** Opening Material for this task block **

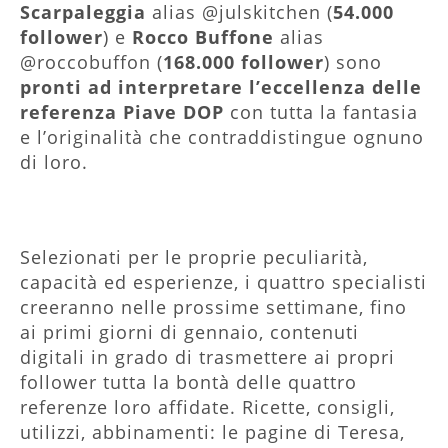
Scarpaleggia
alias @julskitchen (
54.000
follower
) e
Rocco Buffone
alias
@roccobuffon (
168.000 follower
) sono
pronti ad interpretare l’eccellenza delle
referenza Piave DOP
con tutta la fantasia
e l’originalità che contraddistingue ognuno
di loro.
Selezionati per le proprie peculiarità,
capacità ed esperienze, i quattro specialisti
creeranno nelle prossime settimane, fino
ai primi giorni di gennaio, contenuti
digitali in grado di trasmettere ai propri
follower tutta la bontà delle quattro
referenze loro affidate. Ricette, consigli,
utilizzi, abbinamenti: le pagine di Teresa,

** Closing Material for this task block **

§ **Exercise directions**:
Only the pictures are to be left out; the rest of the material above should be printed verbatim.

§ **Problem solution**:
Scarpaleggia
alias @julskitchen (
54.000
follower
) e
Rocco Buffone
alias
@roccobuffon (
168.000 follower
) sono
pronti ad interpretare l’eccellenza delle
referenza Piave DOP
con tutta la fantasia
e l’originalità che contraddistingue ognuno
di loro.
Selezionati per le proprie peculiarità,
capacità ed esperienze, i quattro specialisti
creeranno nelle prossime settimane, fino
ai primi giorni di gennaio, contenuti
digitali in grado di trasmettere ai propri
follower tutta la bontà delle quattro
referenze loro affidate. Ricette, consigli,
utilizzi, abbinamenti: le pagine di Teresa,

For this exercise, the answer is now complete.